If a line in the data holds the string "Wave", list it.
Supplied data Block Start
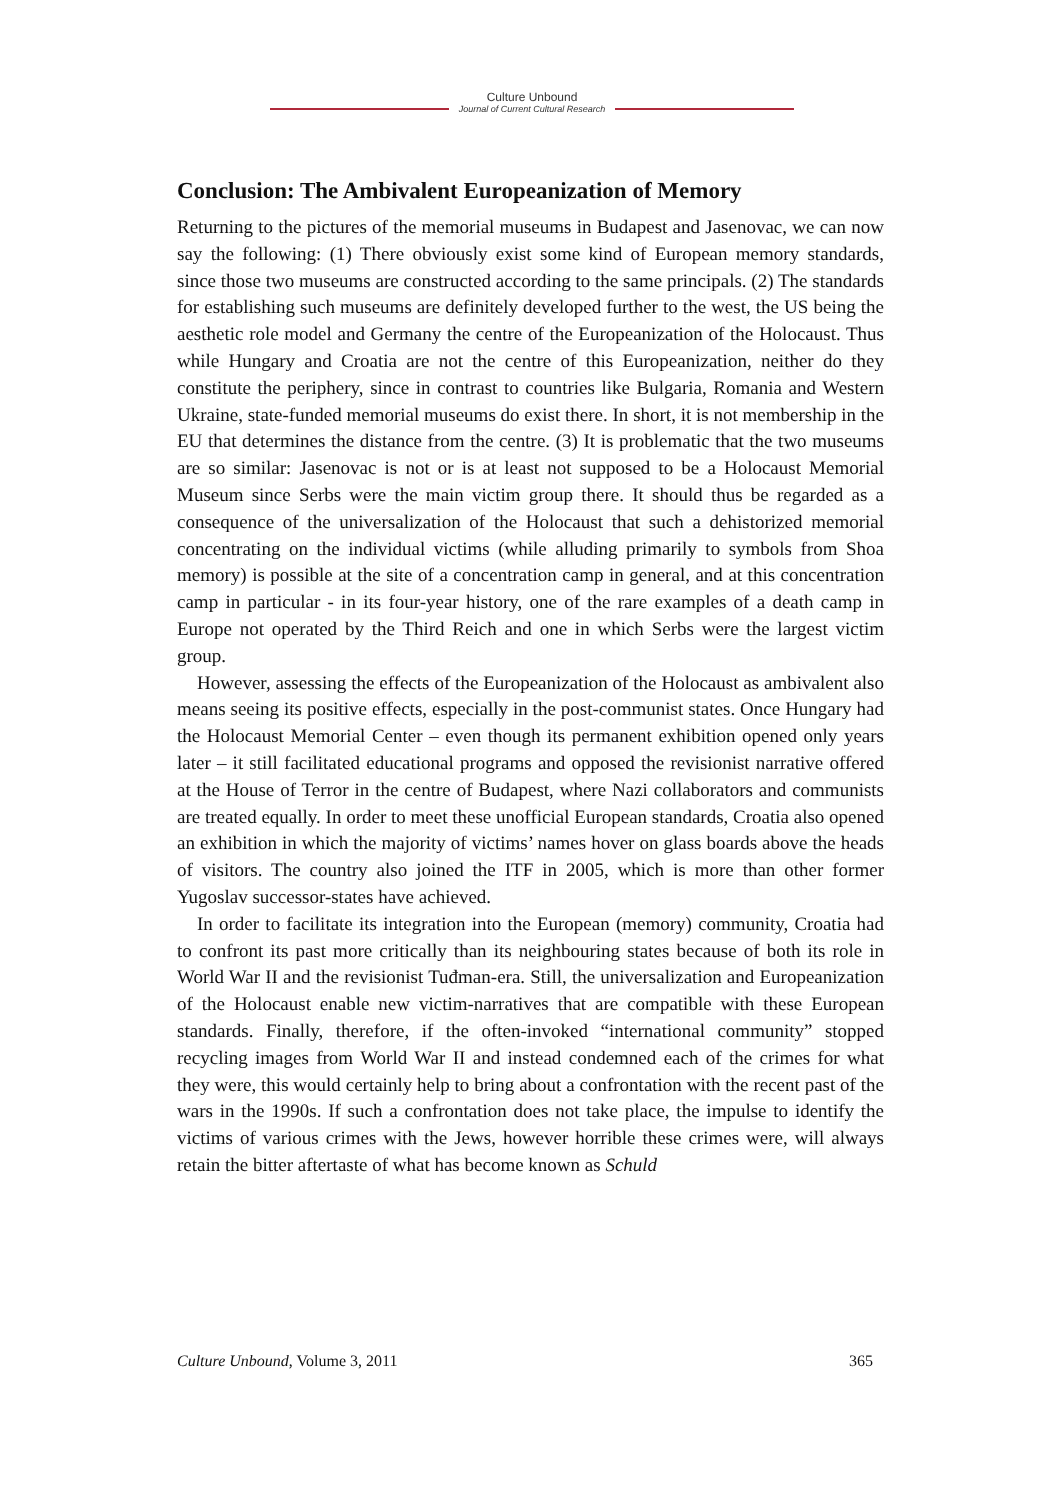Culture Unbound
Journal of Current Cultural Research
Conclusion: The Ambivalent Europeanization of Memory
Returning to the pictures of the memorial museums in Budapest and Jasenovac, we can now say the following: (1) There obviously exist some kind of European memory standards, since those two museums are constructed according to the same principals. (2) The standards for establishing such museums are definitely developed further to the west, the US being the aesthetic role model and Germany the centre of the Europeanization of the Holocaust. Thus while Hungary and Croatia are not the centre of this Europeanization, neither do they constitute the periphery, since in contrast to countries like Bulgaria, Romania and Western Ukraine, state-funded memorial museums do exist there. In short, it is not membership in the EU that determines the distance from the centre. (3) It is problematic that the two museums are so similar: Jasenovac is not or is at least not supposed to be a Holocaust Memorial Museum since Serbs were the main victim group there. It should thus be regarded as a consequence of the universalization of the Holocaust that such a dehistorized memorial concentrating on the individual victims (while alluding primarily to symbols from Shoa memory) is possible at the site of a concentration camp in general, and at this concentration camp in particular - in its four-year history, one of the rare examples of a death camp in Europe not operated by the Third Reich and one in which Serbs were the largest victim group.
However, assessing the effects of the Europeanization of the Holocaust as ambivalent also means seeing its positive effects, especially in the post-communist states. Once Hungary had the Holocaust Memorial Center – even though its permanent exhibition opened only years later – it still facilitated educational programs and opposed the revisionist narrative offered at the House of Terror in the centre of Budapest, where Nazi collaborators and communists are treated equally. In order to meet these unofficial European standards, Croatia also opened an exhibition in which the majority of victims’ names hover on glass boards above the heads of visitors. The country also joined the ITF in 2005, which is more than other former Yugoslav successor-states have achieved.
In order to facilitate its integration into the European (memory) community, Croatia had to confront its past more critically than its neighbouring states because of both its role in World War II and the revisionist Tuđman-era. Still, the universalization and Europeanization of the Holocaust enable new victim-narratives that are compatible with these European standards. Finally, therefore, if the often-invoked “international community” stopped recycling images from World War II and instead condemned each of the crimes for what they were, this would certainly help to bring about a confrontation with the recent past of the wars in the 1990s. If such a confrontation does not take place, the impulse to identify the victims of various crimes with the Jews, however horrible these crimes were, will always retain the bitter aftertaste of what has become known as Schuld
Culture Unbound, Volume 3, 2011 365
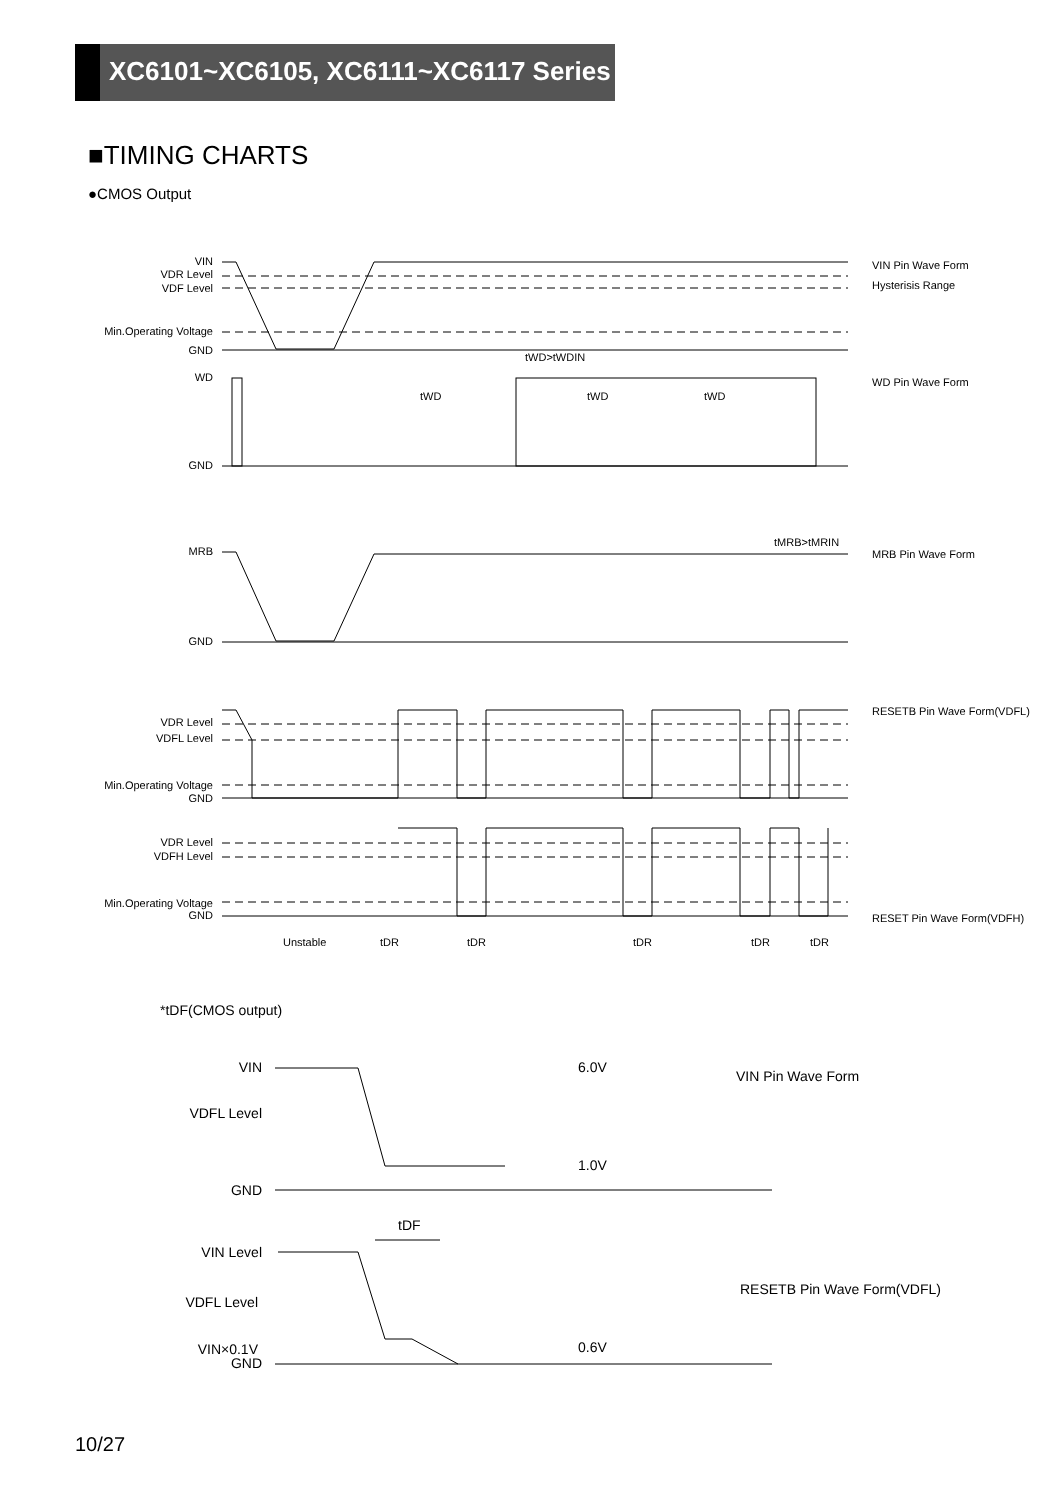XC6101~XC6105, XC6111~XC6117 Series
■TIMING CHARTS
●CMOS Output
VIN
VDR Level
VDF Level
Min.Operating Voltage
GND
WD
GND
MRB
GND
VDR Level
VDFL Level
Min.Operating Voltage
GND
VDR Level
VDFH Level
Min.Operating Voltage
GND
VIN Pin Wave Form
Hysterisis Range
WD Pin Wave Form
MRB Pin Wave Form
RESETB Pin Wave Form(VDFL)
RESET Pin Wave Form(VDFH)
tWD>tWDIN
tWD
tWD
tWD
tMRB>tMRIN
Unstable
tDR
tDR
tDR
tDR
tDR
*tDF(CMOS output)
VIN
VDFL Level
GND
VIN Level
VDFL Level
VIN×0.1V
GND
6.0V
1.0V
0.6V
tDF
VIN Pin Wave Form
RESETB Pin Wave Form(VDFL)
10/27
Supplied data Block End
_Task solution_.
VIN Pin Wave Form
WD Pin Wave Form
MRB Pin Wave Form
RESETB Pin Wave Form(VDFL)
RESET Pin Wave Form(VDFH)
VIN Pin Wave Form
RESETB Pin Wave Form(VDFL)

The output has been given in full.